• _TEXTAUSZUG_:
<<<<

Bei der Live-Nacht in Waiblingen bespielen sechs verschiedene Bands und Musiker fünf Locations in der Kernstadt. Nicht nur Einheimische werden von den Klängen angelockt, sondern auch eine muntere katholische Frauengruppe aus Bühl.

Die kleine Reisegruppe aus dem Badischen war gut drauf. Wegen der Live-Nacht waren die sieben Frauen aus Bühl bei Baden-Baden nach Waiblingen gekommen, mit dem Plan, sich die Samstagnacht musikalisch um die Ohren zu schlagen. Das klappte nur beinahe. Denn die Badenerinnen waren nicht die Einzigen, die mit Bändchen an den Handgelenken von Kneipe zu Kneipe zogen, was mancherorts drinnen zu Enge und Gedränge führte.

 

Anfang Oktober leuchteten Waiblingens Fachwerkfassaden in vielen Farben. Zum Ausklang des Monats spielte die Musik. Das Motto klang auch für badische Ohren verlockend: „Eine Stadt, eine Nacht – überall Livemusik“. Das musikalische Angebot hörte sich ebenfalls gut an: Reggae und Soul, französische Chansons und italienische Balladen, Schlager und Pop, handgemachter Rock sowie karibische Klänge und Salsa – sechs völlig unterschiedliche Konzerte in einer Nacht, in fünf verschiedenen Gaststätten und Kneipen, vom Beinsteiner Tor bis zum Alten Postplatz. Alles fußläufig und sinnigerweise am schnellsten über die Kurze Straße erreichbar, und alles mit nur einer Eintrittskarte. „Außerdem habe ich mir Fotos von der schönen Waiblinger Altstadt im Internet angeschaut“, sagte Sevim Schölzel von der badischen Damenriege.

Badenerinnen landen im Schwäbischen

In der in Frauengruppe der Katholischen Frauengemeinschaft Deutschland aus Bühl-Altschweier sei es üblich, an runden Geburtstagen innerhalb der aktuellen und der ehemaligen Vorstandschaft gemeinsam einen Zweitagesausflug zu unternehmen, nun seien sie im Schwäbischen gelandet, sagte Sevim Schölzel. „So sind wir also in Waiblingen und feiern einen Sechzigsten und einen Siebzigsten hier. Es ist eine tolle Stadt.“ Und sie seien positiv überrascht, dass die Live-Nacht-Besucherinnen und -Besucher „überwiegend in unserem Alter sind“.

Ihre musikalische Stadttour hatten sie im Wirtshaus am Alten Postplatz gestartet, das unweit ihres Hotels liegt. Und die Besucherinnen aus Baden waren begeistert. Zum einen von John Noville, dem Barden aus Barbados, der schon lange im Remstal lebt, und seiner Band. „Wir haben getanzt“, sagte Renate Anselm mit einem seligen Lächeln im Gesicht. Aber auch die kombinierte Rabatt- und Spendenaktion des Waiblinger Wirts Matthias Hönes – mit allen Speisen zum Einheitspreis von 6,90 Euro plus einer freiwilligen Spende für drei Hilfsorganisationen – kam bei den katholischen Frauen an. „Das ist eine super Sache, wir haben dort gegessen, es war sehr lecker, und natürlich haben wir auch was gespendet“, sagte Renate Anselm.

>>>>

• _VERFÜGBARE DATEN_:
<<<<

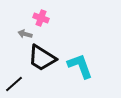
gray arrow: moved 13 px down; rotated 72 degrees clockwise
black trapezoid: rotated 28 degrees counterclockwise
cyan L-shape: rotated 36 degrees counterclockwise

>>>>

• _AUFGABE_: Kannst du aus dem Bericht über die Waiblinger Live-Nacht alles von „Anfang Oktober leuchteten“ bis hinunter zu „der badischen Damenriege.“ wortgetreu abschreiben?

• _ANTWORT_:
Anfang Oktober leuchteten Waiblingens Fachwerkfassaden in vielen Farben. Zum Ausklang des Monats spielte die Musik. Das Motto klang auch für badische Ohren verlockend: „Eine Stadt, eine Nacht – überall Livemusik“. Das musikalische Angebot hörte sich ebenfalls gut an: Reggae und Soul, französische Chansons und italienische Balladen, Schlager und Pop, handgemachter Rock sowie karibische Klänge und Salsa – sechs völlig unterschiedliche Konzerte in einer Nacht, in fünf verschiedenen Gaststätten und Kneipen, vom Beinsteiner Tor bis zum Alten Postplatz. Alles fußläufig und sinnigerweise am schnellsten über die Kurze Straße erreichbar, und alles mit nur einer Eintrittskarte. „Außerdem habe ich mir Fotos von der schönen Waiblinger Altstadt im Internet angeschaut“, sagte Sevim Schölzel von der badischen Damenriege.